Söylendiğinde Adanalıları Sinirlendiren "Fellah" Sözcüğünün Tarihsel Boyutu

Ülkemizde Adana, Mersin ve Hatay civarında yaşayan Araplara "Fellah" deniyor. Tıpkı "nigger" kelimesi gibi hakaretvari manada kullanılabilen bu kelimenin kökenine iniyoruz.
Söylendiğinde Adanalıları Sinirlendiren "Fellah" Sözcüğünün Tarihsel Boyutu
Charles Gleyre'nin "Üç Fellah" çizimi.

osmanlı zamanında, ii. mahmut dönemindeki mısır valisi kavalalı mehmet ali paşa'nın, osmanlı üzerine yürüyerek kütahya'ya kadar osmanlı'yı bozguna uğratması sonucu ii. mahmut, konstantiniye'nin de işgale uğrayacağından korkmuştur. bu nedenle çarlık rusyasıyla hünkar iskelesi anlaşması yapmıştır kendisini kendi valisinden koruması için.

boğazların çarlık rusyası'nın kontrolüne geçeceğinden korkan ingiltere ve fransa, kavalalı mehmet ali paşa'yı osmanlılarla barışa zorlamışlardır ve 1833 yılında osmanlılar kendi valisiyle kütahya antlaşması adı verilen bir antlaşma yapmaya mecbur bırakılmıştır. bu antlaşmaya göre mısır, suriye ve girit valilikleri kavalalı mehmet ali paşa'ya, cidde ve adana valilikleri oğlu ibrahim paşa'ya bırakıldı.

her ne kadar ii. mahmut'un bunu içine sindiremeyip nizip'te tekrar kavalalı mehmet ali paşa'nın ordusuyla savaşması ve osmanlıların yenilmesine rağmen 1841 yılındaki londra konferansı'nda hegemon güçlerin bastırması sonucu kavalalı mehmet ali paşa adana ve girit valiliklerini osmanlı'ya bırakmak zorunda kaldıysa da 1833-1841 arasındaki 8 yıllık zarfta ibrahim paşa mısr'dan getirdiği işçi köylüleri adana'ya yerleştirerek şeker kamışı, pamuk, buğday yetiştirmelerini sağlamıştır. 

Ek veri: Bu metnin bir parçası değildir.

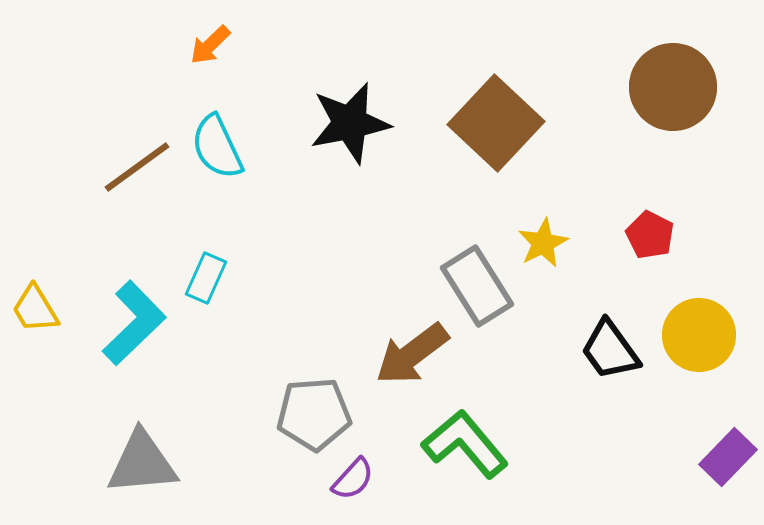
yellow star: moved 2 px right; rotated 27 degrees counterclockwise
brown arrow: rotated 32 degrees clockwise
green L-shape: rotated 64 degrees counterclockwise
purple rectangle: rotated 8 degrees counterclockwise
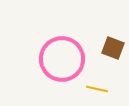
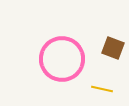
yellow line: moved 5 px right
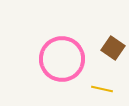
brown square: rotated 15 degrees clockwise
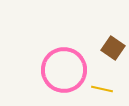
pink circle: moved 2 px right, 11 px down
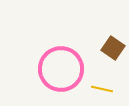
pink circle: moved 3 px left, 1 px up
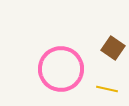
yellow line: moved 5 px right
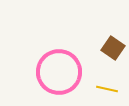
pink circle: moved 2 px left, 3 px down
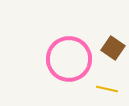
pink circle: moved 10 px right, 13 px up
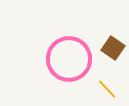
yellow line: rotated 35 degrees clockwise
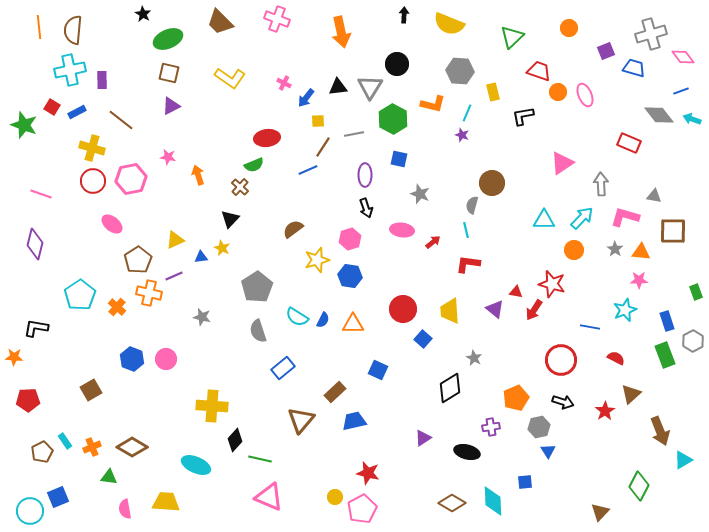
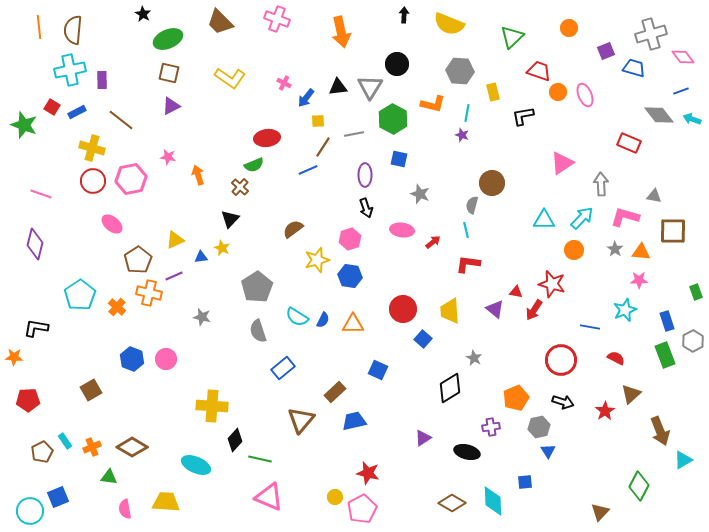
cyan line at (467, 113): rotated 12 degrees counterclockwise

mısır'ın yerel dilinde köylü anlamına gelen ve fellah denen bu insanların nüfusu kentte bir hayli artmıştır. fakat adana'nın 1841'den sonra osmanlı'nın eline tekrar geçmesiyle ii. mahmut şehrin demografisini türklerden yana değiştirmek için batı ege'deki yörük-türkmen boylarını buralara yerleştirmiştir.

benim üzüldüğüm nokta, sırf bu olaylar nedeniyle boğazlar ilk defa 1841'deki londra konferansı'yla devletler arası bir kimlik kazanmıştır. bir başka deyişle boğazlar konusundaki kararlar türklerin tekelinden ilk defa bu konferansta çıkmıştır.